— Ну же! Убей меня! Ты убивал меня день за днем, миг за мигом. Покончи же со мной! Дай освободиться от тебя, пока я не упала в ноги твоему отцу и не стала просить казнить меня, только бы не оставаться опять с тобой!
Юстас стоял, закрыв лицо руками и покачиваясь. Негромко стонал. И так же, не глядя на нее, сказал:
— Я всегда любил и прощал тебя. Ты нужна мне!
— Да, как яство, какое ты поедаешь по кусочку. Я больше не могу этого выносить!
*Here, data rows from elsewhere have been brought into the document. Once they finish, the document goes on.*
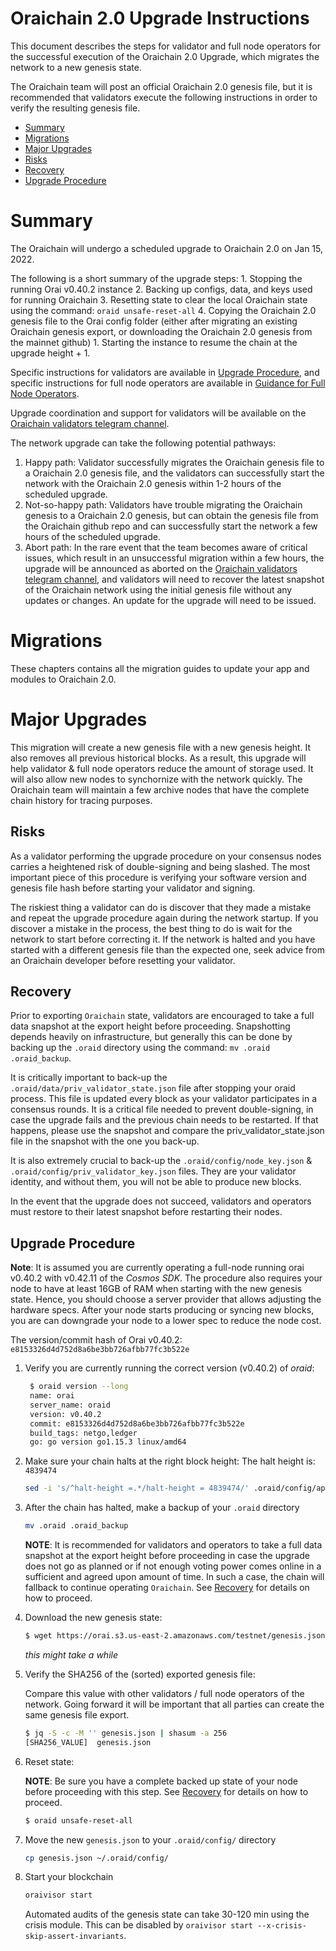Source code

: # Oraichain 2.0 Upgrade Instructions

This document describes the steps for validator and full node operators for the successful execution of the Oraichain 2.0 Upgrade, which migrates the network to a new genesis state.

The Oraichain team
will post an official Oraichain 2.0 genesis file, but it is recommended that validators
execute the following instructions in order to verify the resulting genesis file.

  - [Summary](#summary)
  - [Migrations](#migrations)
  - [Major Upgrades](#major-upgrades)
  - [Risks](#risks)
  - [Recovery](#recovery)
  - [Upgrade Procedure](#upgrade-procedure)
 
# Summary

The Oraichain will undergo a scheduled upgrade to Oraichain 2.0 on Jan 15, 2022.

The following is a short summary of the upgrade steps:
    1. Stopping the running Orai v0.40.2 instance 
    2. Backing up configs, data, and keys used for running Oraichain
    3. Resetting state to clear the local Oraichain state using the command: ```oraid unsafe-reset-all```
    4. Copying the Oraichain 2.0 genesis file to the Orai config folder (either after migrating an existing Oraichain genesis export, or downloading the Oraichain 2.0 genesis from the mainnet github)
    1. Starting the instance to resume the chain at the upgrade height + 1.

Specific instructions for validators are available in [Upgrade Procedure](#upgrade-procedure), 
and specific instructions for full node operators are available in [Guidance for Full Node Operators](#guidance-for-full-node-operators).

Upgrade coordination and support for validators will be available on the [Oraichain validators telegram channel](https://t.me/+yH9nMLrokQRhZGY1).

The network upgrade can take the following potential pathways:
1. Happy path: Validator successfully migrates the Oraichain genesis file to a Oraichain 2.0 genesis file, and the validators can successfully start the network with the Oraichain 2.0 genesis within 1-2 hours of the scheduled upgrade.
1. Not-so-happy path: Validators have trouble migrating the Oraichain genesis to a Oraichain 2.0 genesis, but can obtain the genesis file from the Oraichain github repo and can successfully start the network a few hours of the scheduled upgrade.  
1. Abort path: In the rare event that the team becomes aware of critical issues, which result in an unsuccessful migration within a few hours, the upgrade will be announced as aborted 
   on the [Oraichain validators telegram channel](https://t.me/+yH9nMLrokQRhZGY1), and validators will need to recover the latest snapshot of the Oraichain network using the initial genesis file without any updates or changes. 
   An update for the upgrade will need to be issued.

# Migrations

These chapters contains all the migration guides to update your app and modules to Oraichain 2.0.

# Major Upgrades

This migration will create a new genesis file with a new genesis height. It also removes all previous historical blocks. As a result, this upgrade will help validator & full node operators reduce the amount of storage used. It will also allow new nodes to synchornize with the network quickly. The Oraichain team will maintain a few archive nodes that have the complete chain history for tracing purposes.

## Risks

As a validator performing the upgrade procedure on your consensus nodes carries a heightened risk of
double-signing and being slashed. The most important piece of this procedure is verifying your
software version and genesis file hash before starting your validator and signing.

The riskiest thing a validator can do is discover that they made a mistake and repeat the upgrade
procedure again during the network startup. If you discover a mistake in the process, the best thing
to do is wait for the network to start before correcting it. If the network is halted and you have
started with a different genesis file than the expected one, seek advice from an Oraichain developer
before resetting your validator.

## Recovery

Prior to exporting `Oraichain` state, validators are encouraged to take a full data snapshot at the
export height before proceeding. Snapshotting depends heavily on infrastructure, but generally this
can be done by backing up the `.oraid` directory using the command: ```mv .oraid .oraid_backup```.

It is critically important to back-up the `.oraid/data/priv_validator_state.json` file after stopping your oraid process. This file is updated every block as your validator participates in a consensus rounds. It is a critical file needed to prevent double-signing, in case the upgrade fails and the previous chain needs to be restarted. If that happens, please use the snapshot and compare the priv_validator_state.json file in the snapshot with the one you back-up.

It is also extremely crucial to back-up the `.oraid/config/node_key.json` & `.oraid/config/priv_validator_key.json` files. They are your validator identity, and without them, you will not be able to produce new blocks.

In the event that the upgrade does not succeed, validators and operators must restore to their latest snapshot before restarting their nodes.

## Upgrade Procedure

__Note__: It is assumed you are currently operating a full-node running orai v0.40.2 with v0.42.11 of the _Cosmos SDK_. The procedure also requires your node to have at least 16GB of RAM when starting with the new genesis state. Hence, you should choose a server provider that allows adjusting the hardware specs. After your node starts producing or syncing new blocks, you are can downgrade your node to a lower spec to reduce the node cost.

The version/commit hash of Orai v0.40.2: `e8153326d4d752d8a6be3bb726afbb77fc3b522e`

1. Verify you are currently running the correct version (v0.40.2) of _oraid_:

   ```bash
    $ oraid version --long
    name: orai
    server_name: oraid
    version: v0.40.2
    commit: e8153326d4d752d8a6be3bb726afbb77fc3b522e
    build_tags: netgo,ledger
    go: go version go1.15.3 linux/amd64
   ```

1. Make sure your chain halts at the right block height:
    The halt height is: `4839474`

    ```bash
    sed -i 's/^halt-height =.*/halt-height = 4839474/' .oraid/config/app.toml
    ```

 1. After the chain has halted, make a backup of your `.oraid` directory

    ```bash
    mv .oraid .oraid_backup
    ```

    **NOTE**: It is recommended for validators and operators to take a full data snapshot at the export
   height before proceeding in case the upgrade does not go as planned or if not enough voting power
   comes online in a sufficient and agreed upon amount of time. In such a case, the chain will fallback
   to continue operating `Oraichain`. See [Recovery](#recovery) for details on how to proceed.

1. Download the new genesis state:

   ```bash
   $ wget https://orai.s3.us-east-2.amazonaws.com/testnet/genesis.json -O genesis.json
   ```
   _this might take a while_

1. Verify the SHA256 of the (sorted) exported genesis file:

    Compare this value with other validators / full node operators of the network. 
    Going forward it will be important that all parties can create the same genesis file export.

   ```bash
   $ jq -S -c -M '' genesis.json | shasum -a 256
   [SHA256_VALUE]  genesis.json
   ```
1. Reset state:

   **NOTE**: Be sure you have a complete backed up state of your node before proceeding with this step.
   See [Recovery](#recovery) for details on how to proceed.

   ```bash
   $ oraid unsafe-reset-all
   ```

1. Move the new `genesis.json` to your `.oraid/config/` directory

    ```bash
    cp genesis.json ~/.oraid/config/
    ```

1. Start your blockchain 

    ```bash
    oraivisor start
    ```

    Automated audits of the genesis state can take 30-120 min using the crisis module. This can be disabled by 
    `oraivisor start --x-crisis-skip-assert-invariants`.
— Придется, — глухо ответил принц и бросил на нее полубезумный взгляд. — Никуда ты от меня не денешься. И так будет всегда.
Для Милдрэд это было страшнее всего.
Юстас видел на ее лице оторопь, наступившую после отчаянного торжества. Видел, как она пытается остановить кровь, и почувствовал прилив похоти. Плоть его возбудилась, воскрешая животное чувство сладострастного насыщения, какое он испытывал всякий раз, когда насиловал ее.
Ему было не привыкать, что она отбивается, рвется и кричит под ним. Но на этот раз Милдрэд была словно сама не своя. Он прыгнул на нее, подмял под себя, стал слизывать с нее кровь, то ли целуя, то ли кусая, и при этом разрывал на ней одежду. Звук разрываемой ткани еще больше усилил его вожделение. А удары, какие он обрушивал на свою жертву, принуждали ее сдаться, покориться… Нет, она все же только его, он ее не отпустит!
Но тут неожиданно схватили его самого, рванули, почти отбросив. В ярости Юстас закричал, резко повернулся…
Отец.
На него в гневе смотрел король Стефан.
— Убирайся! — произнес Стефан сквозь сжатые зубы.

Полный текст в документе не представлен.